[Bounding box coordinate data]
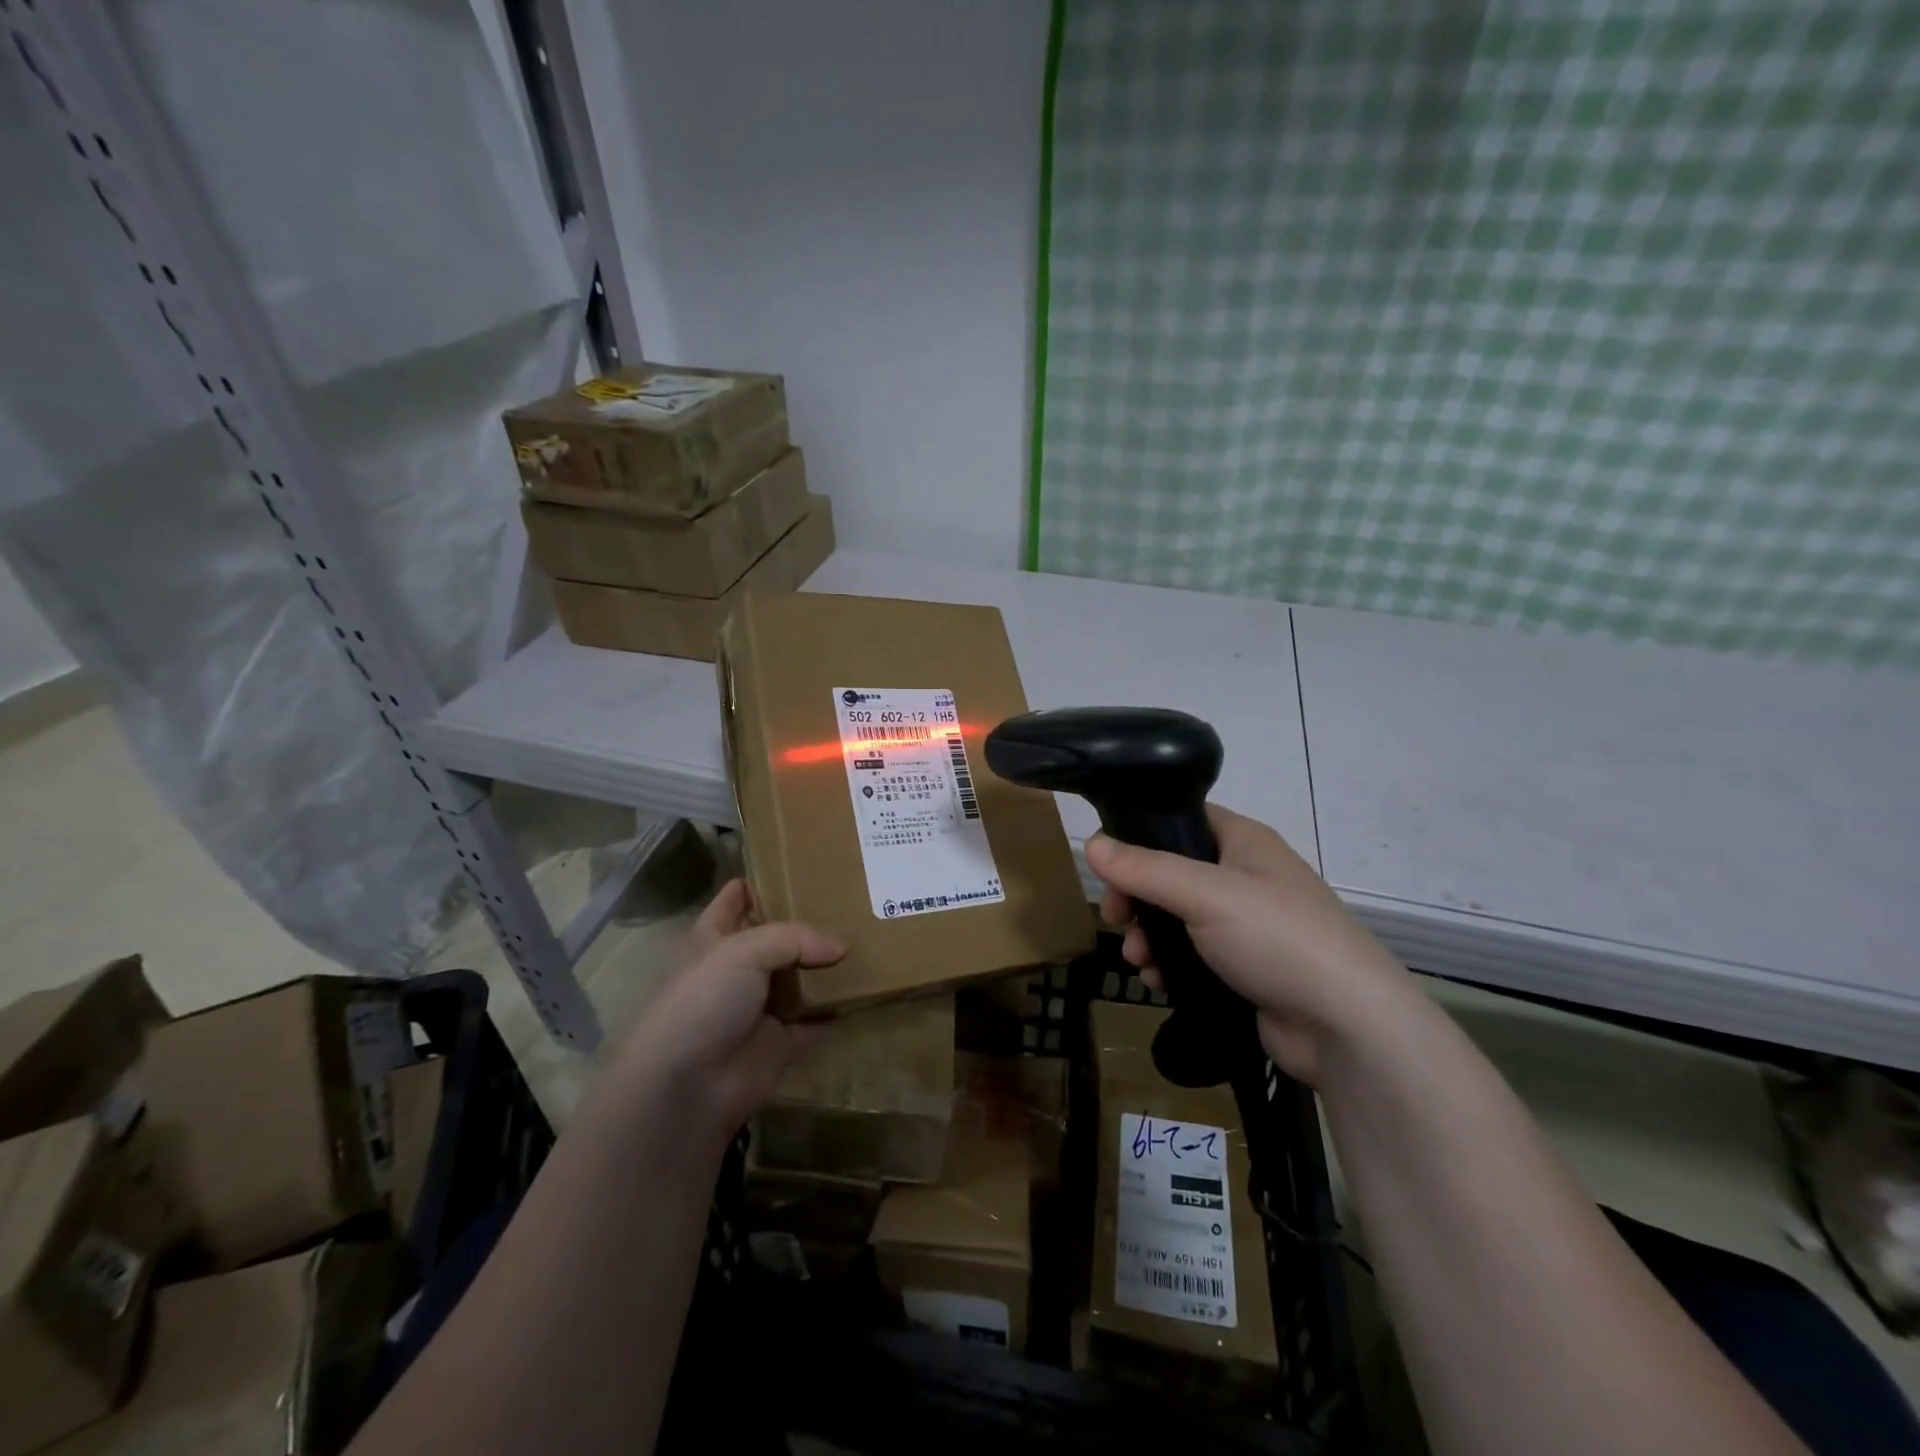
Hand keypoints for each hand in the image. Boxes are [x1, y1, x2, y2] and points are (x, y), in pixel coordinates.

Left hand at [607, 879, 843, 1142]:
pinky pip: (816, 1023)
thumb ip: (795, 938)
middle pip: (776, 937)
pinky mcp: (780, 1043)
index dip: (760, 881)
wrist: (687, 1087)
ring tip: (869, 938)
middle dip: (808, 921)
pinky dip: (836, 1012)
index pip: (735, 899)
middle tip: (853, 898)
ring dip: (826, 966)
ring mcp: (759, 1008)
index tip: (799, 861)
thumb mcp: (743, 951)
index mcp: (715, 938)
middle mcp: (737, 969)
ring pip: (799, 978)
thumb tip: (840, 948)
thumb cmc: (703, 1002)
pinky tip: (865, 993)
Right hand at [1086, 805, 1413, 1084]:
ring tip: (1138, 961)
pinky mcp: (1246, 969)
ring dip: (1149, 936)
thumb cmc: (1276, 938)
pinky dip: (1171, 965)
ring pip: (1178, 918)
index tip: (1107, 863)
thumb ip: (1145, 868)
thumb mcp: (1204, 894)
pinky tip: (1158, 982)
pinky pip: (1194, 956)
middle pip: (1172, 872)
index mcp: (1243, 841)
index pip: (1182, 818)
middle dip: (1137, 896)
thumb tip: (1090, 843)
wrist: (1346, 1026)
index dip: (1139, 834)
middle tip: (1114, 918)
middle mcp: (1245, 876)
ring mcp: (1248, 925)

Work item> Nothing but the lines from the one containing "middle pip: (776, 937)" through the final line of the data above is to be reproduced, each exactly as written.

Reply>
middle pip: (776, 937)
pinky mcp: (780, 1043)
index dip: (760, 881)
wrist: (687, 1087)
ring tip: (869, 938)
middle dip: (808, 921)
pinky dip: (836, 1012)
index pip: (735, 899)
middle tip: (853, 898)
ring dip: (826, 966)
ring mcp: (759, 1008)
index tip: (799, 861)
thumb mcp: (743, 951)
index mcp: (715, 938)
middle mcp: (737, 969)
ring pip: (799, 978)
thumb tip: (840, 948)
thumb cmc: (703, 1002)
pinky tip: (865, 993)
Right hand at [1086, 805, 1413, 1084]:
ring tip: (1138, 961)
pinky mcp: (1246, 969)
ring dip: (1149, 936)
thumb cmc: (1276, 938)
pinky dip: (1171, 965)
ring pip: (1178, 918)
index tip: (1107, 863)
thumb ip: (1145, 868)
thumb mcp: (1204, 894)
pinky tip: (1158, 982)
pinky pip: (1194, 956)
middle pip: (1172, 872)
index mcp: (1243, 841)
index pip: (1182, 818)
middle dip: (1137, 896)
thumb tip: (1090, 843)
wrist: (1346, 1026)
index dip: (1139, 834)
middle tip: (1114, 918)
middle mcp: (1245, 876)
ring mcp: (1248, 925)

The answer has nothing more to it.